In total, Open Source 101 will feature eight tracks and 40 presentations, in addition to seven keynote addresses — not bad for a “small” single day event. In addition to Emerging Technologies, the tracks include two Technologies tracks and three under the heading Processes, as well as Case Study/Demo and Projects.
Looking for recommendations?
I’ll be watching the two “metaverse” presentations, but I’m also looking forward to watching two talks in the Technologies track: “Containers in Depth — Understanding How Containers Work to Better Work With Containers” from Brent Laster, an R&D DevOps director at SAS among other things, and “DevOps, 12-Factor, and Open Source” by Justin Reock, a Field CTO and Chief Evangelist at Gradle Enterprise.
In addition, I have my eye on “Open Source Software Licenses and Business Models Explained” from Peter Zaitsev, CEO and co-founder of Percona; and “Preventing Supply Chain Attacks on Open Source Software,” a joint effort by two folks from CapitalOne, Kavitha Venkataswamy, director of product security, and Srinivasan Rangaraj, a senior information security product consultant.
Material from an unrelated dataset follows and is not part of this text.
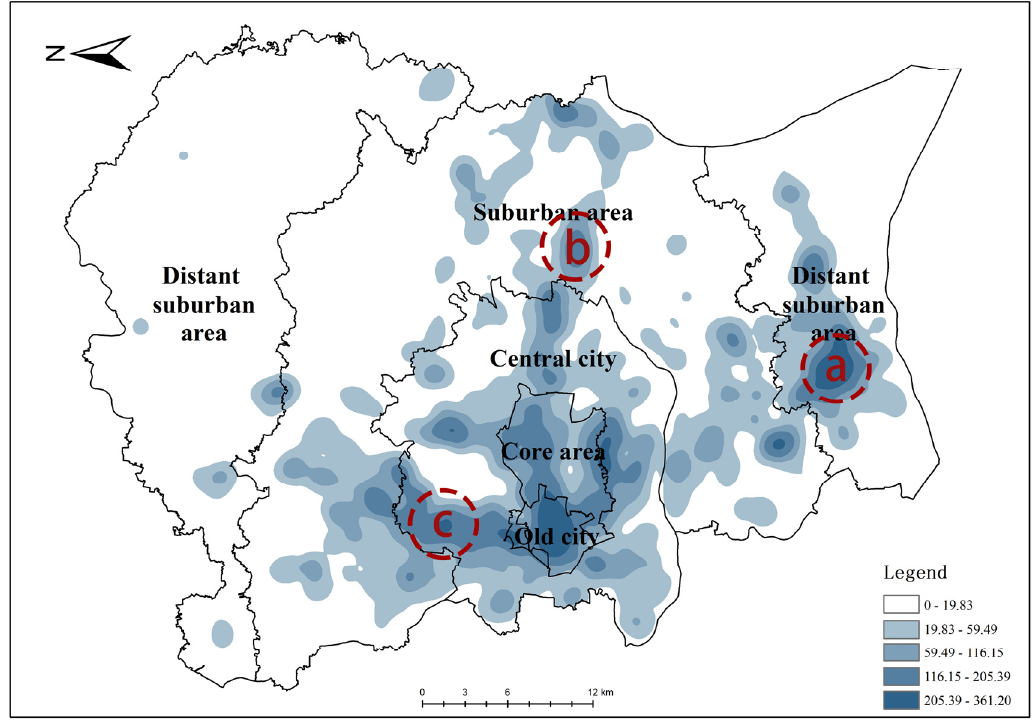
Figure 5. Schematic diagram of the spatial distribution of theft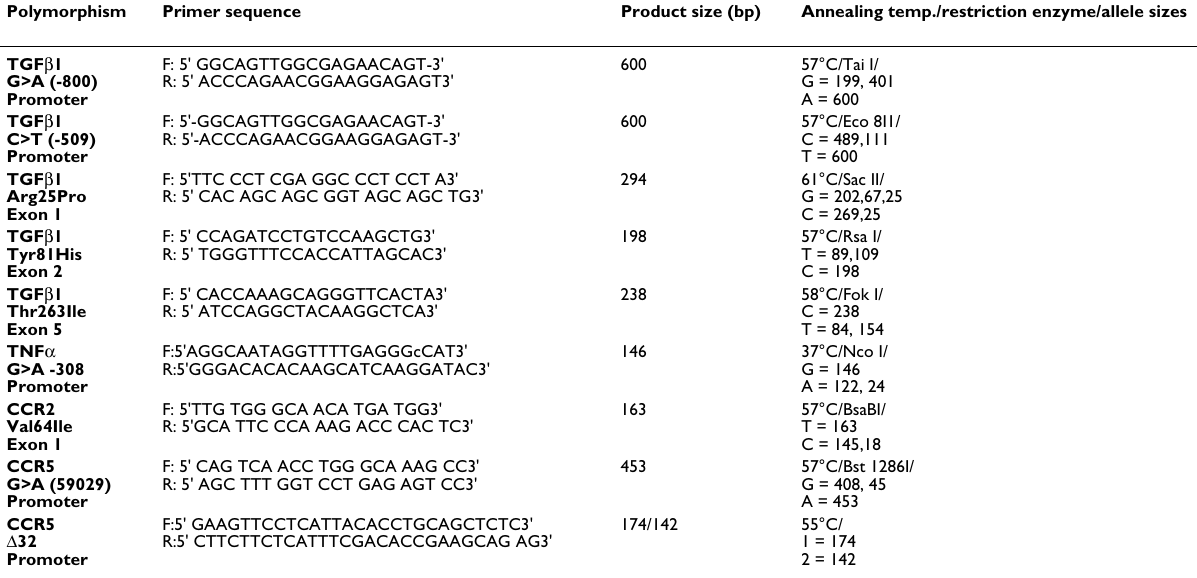
Table 1: SNPs in TGF β 1, TNF α , CCR2 and CCR5 genes, their location, primer sequences, PCR conditions and restriction enzyme with product sizes. Polymorphism Primer sequence Product size (bp) Annealing temp./restriction enzyme/allele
Those just entering the realm of IT technology and open source might want to take a look at “An Introduction to Kubernetes and Continuous Delivery Fundamentals” from Brad Topol, an IBM Distinguished Engineer; and “Intellectual Property and Open Source 101” with Jim Jagielski, the head of the Open Source Program Office at Salesforce and a co-founder of the Apache Software Foundation.
Coders working on a new project might benefit from “Should My Open Source Project be a Nonprofit?” with Jack Aboutboul, community manager at the AlmaLinux Foundation.
Remember, if there’s two presentations you want to see that’ll be livestreaming at the same time, there’s no need to fret. Open Source 101 will be making videos of all presentations available for on-demand viewing.
Open Source 101 is completely free to attend, but does require registration.
Life After Open Source 101
As I mentioned at the beginning of this article, All Things Open announced on Tuesday that its upcoming April Meetup, which are evening events tailored for the Raliegh metro area, will be live — which will make it the first live event from ATO since Containers 101.
The upcoming Meetup is still a work in progress, so other than the fact that it’ll be held on April 19 from 6:30 pm to 8:00 pm EDT at the Raleigh Convention Center, not much else is known.
“Final details are still being worked out and will be added here very soon, but go ahead and add us to your calendar,” ATO said on its Meetup web page. “In the meantime, know the session will feature a world-class speaker(s) and topic(s), and the networking will be excellent. We can’t wait to see our community again mask-free!”
FOSS Force will let you know more about this as soon as we know.